What follows is an uninspired variant of the Arthur-Guinevere-Lancelot fiasco, punctuated by moments of tepid battle and intrigue as Donnchadh schemes to put England under the Irish boot heel once and for all.
Students of Ireland's long fight to break free of Britain may find an ironic chuckle or two in the Englishmen's laments about shaking off their Irish tyrants.
Most of the dialogue, though, is shallow bluster made more anemic through the actors' whispery delivery, a few lines sinking to laughable sappiness. ("Why does loving you feel so wrong?" Isolde blathers with the air-headed giddiness of a bad AM pop song.)

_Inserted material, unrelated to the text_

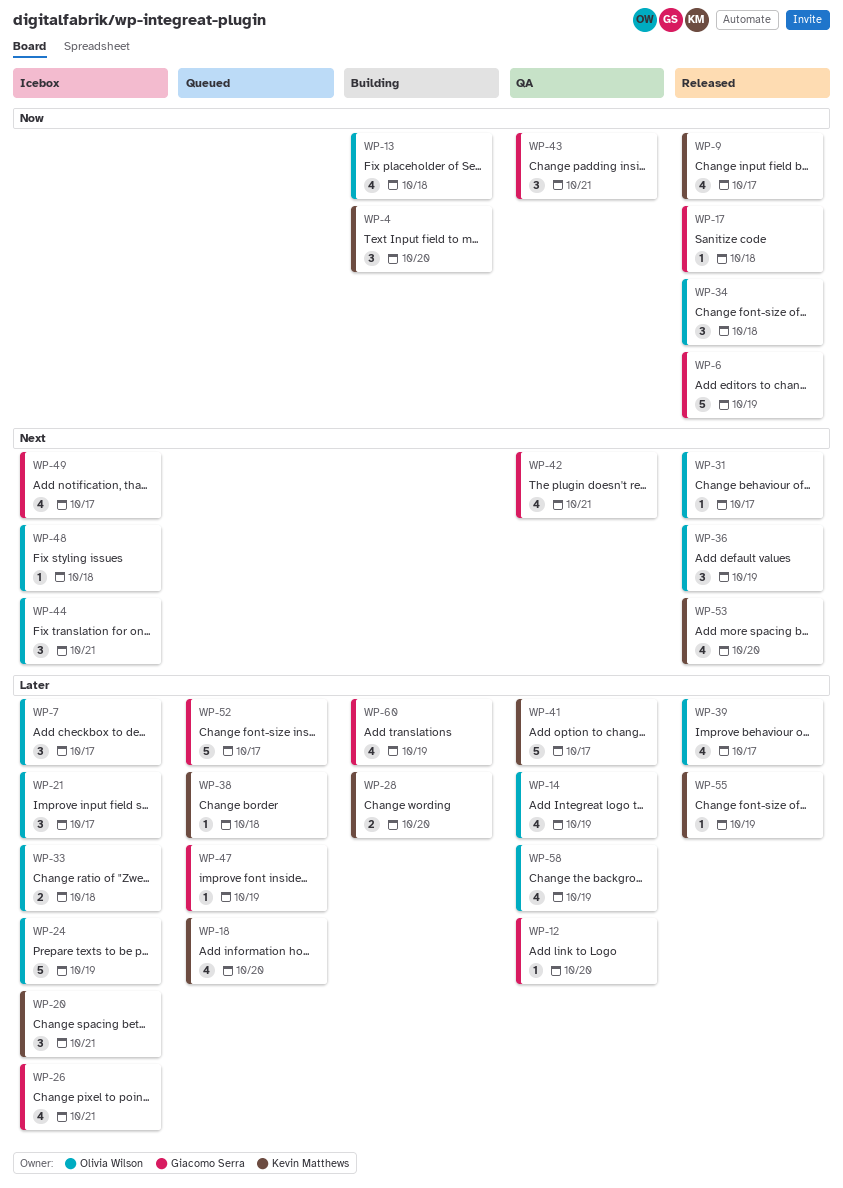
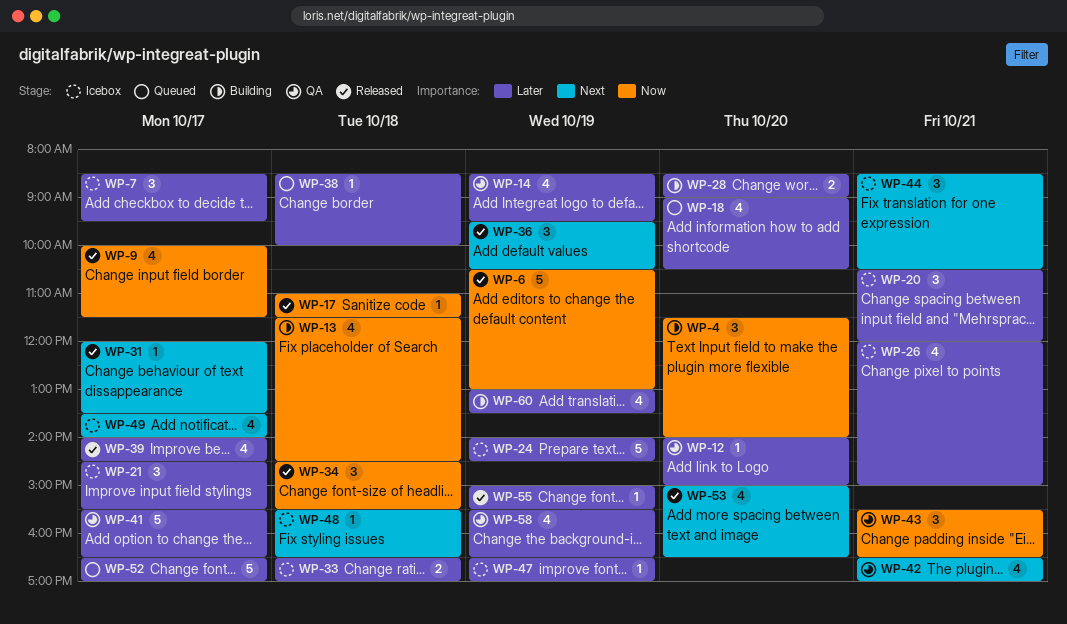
WP-47, status: Queued -> Icebox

Franco looks good on the movie poster but has little presence as Tristan, aiming for a Dark Ages take on the cool aloofness of his "James Dean" TV movie and tossing off his lines in dreary monotones. His chaotic hair style also at times leaves Franco with an unfortunate resemblance to Napoleon Dynamite.
Myles fairs better, not exactly setting pulses aquiver but at least infusing Isolde with a fetching blend of allure and purity. She also has nice comic support from Bronagh Gallagher (best known as one of the backup singers in "The Commitments") as Isolde's dotingly overprotective lady in waiting.
Those few highlights aside, as trysts go, "Tristan & Isolde" will linger in your memory about as long as one of your fleeting junior-high crushes.